Il a en outre déploré les 25.000 morts par mois dans ce conflit, "majoritairement des soldats". "Cela ne devrait pas se produire", a-t-il réagi.

Après de nouvelles frappes meurtrières menées lundi par la Russie qui ont fait au moins 11 morts et incendié une cathédrale historique à Kiev, Volodymyr Zelensky a demandé "davantage de pression sur l'agresseur et davantage de soutien à la défense aérienne de l'Ukraine".

Le président peut d'ores et déjà compter sur l'appui indéfectible des dirigeants européens et canadien, dont il verra certains en tête-à-tête.

Le Royaume-Uni va fournir de l'uranium enrichi à l'Ukraine pour ses centrales nucléaires et imposer de nouvelles sanctions à la Russie, a ainsi annoncé le Premier ministre britannique Keir Starmer en amont de la session de travail.

"Unité et détermination" 

Condamnant les "frappes barbares" de la Russie en Ukraine, Londres compte "monter d'un cran" en "étouffant les ressources qui alimentent la guerre de Poutine et en fournissant de l'énergie à l'Ukraine pour les hivers à venir", a déclaré Keir Starmer.
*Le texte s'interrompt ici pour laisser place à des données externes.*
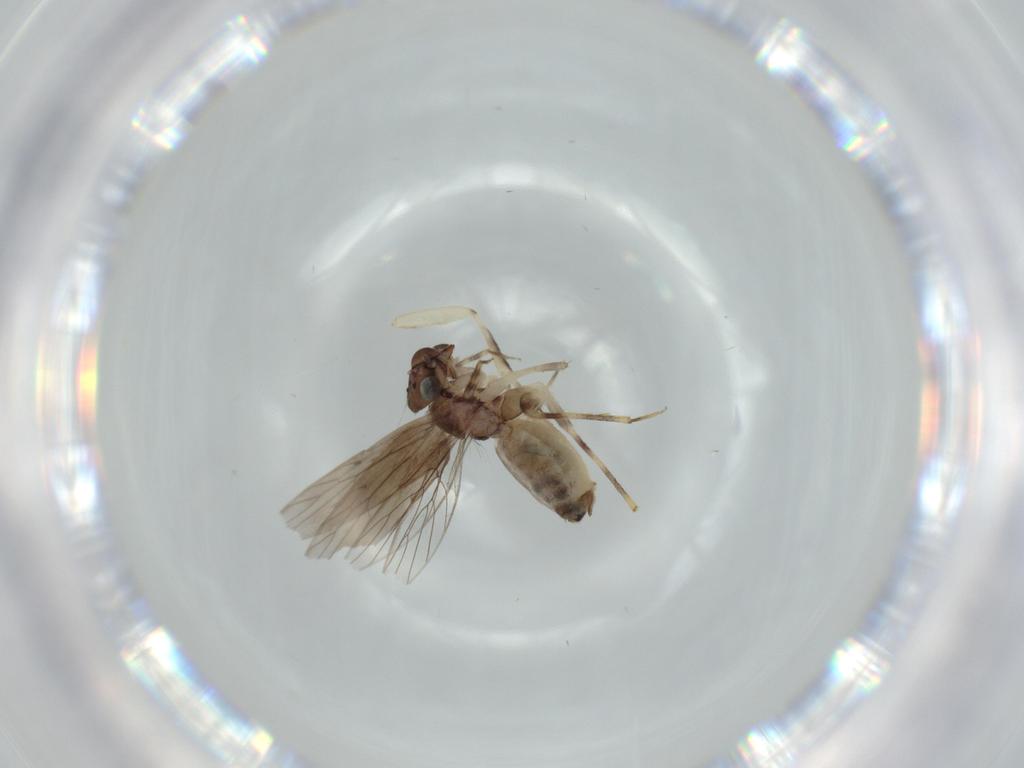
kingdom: Animalia
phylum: Arthropoda
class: Insecta
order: Psocodea
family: Lepidopsocidae
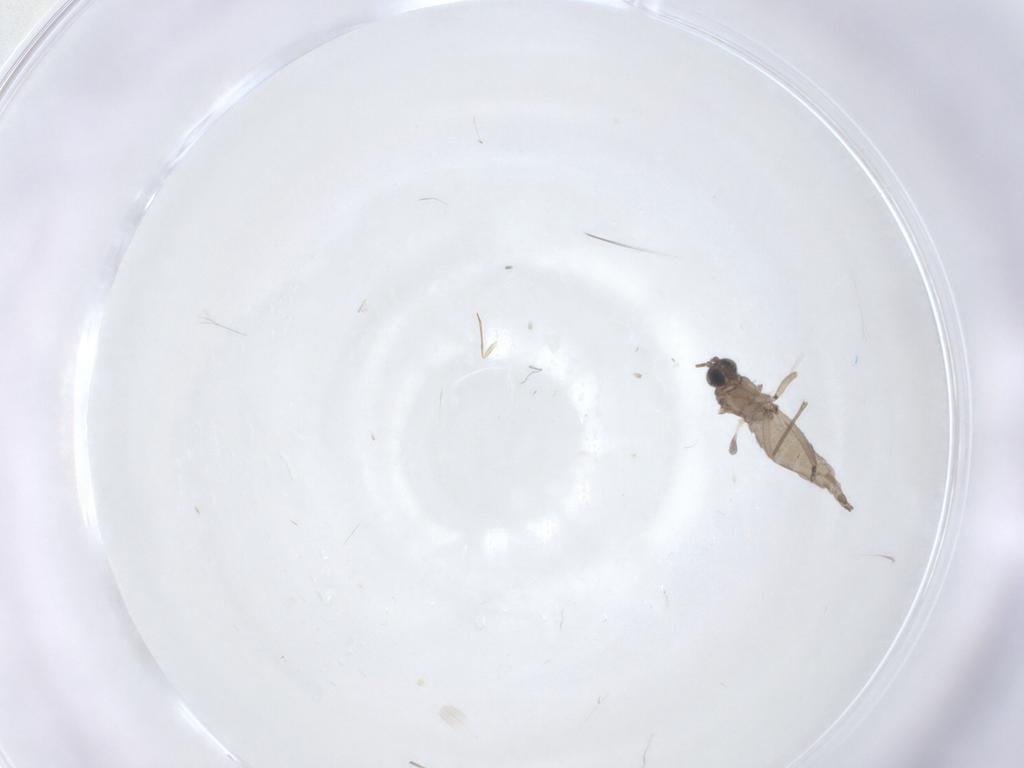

Avant même la tenue du sommet, une source gouvernementale italienne soulignait de son côté que l'Ukraine restait "un sujet sur lequel il y a la plus grande attention italienne".

Lundi, le président du conseil européen António Costa, également présent à Evian, a estimé que "l'unité et la détermination du G7 sont essentielles pour contribuer à mettre fin à cette guerre et parvenir à une paix juste et durable".

A cet égard, la participation du président Zelensky aux discussions au G7 est "particulièrement importante", a-t-il fait valoir.

De son côté, la présidente de la Commission européenne Ursula von der Leyen a salué l'Ukraine qui "tient la ligne de front et regagne même partiellement du terrain".

Elle a en outre loué la capacité de Kiev de frapper des cibles stratégiques "au cœur même de la Russie".

Depuis le début du conflit en février 2022, l'Ukraine a opéré un virage stratégique en devenant un acteur majeur de l'industrie de défense, notamment via sa production de drones, mais continue d'avoir cruellement besoin du soutien occidental.

Selon les Européens, la Russie, sous pression des sanctions internationales, commence, elle, à montrer des signes de faiblesse.

"Nos sanctions frappent profondément", a estimé Ursula Von der Leyen.

Pour autant, Vladimir Poutine reste inflexible.

Lundi, le président ukrainien a fait savoir qu'il avait invité son homologue russe à venir au G7.

"La Russie a montré une fois de plus qu'elle n'est pas prête à parler", a-t-il dit, estimant qu'il fallait intensifier la pression sur le président jusqu'à ce qu'il mette fin à la guerre.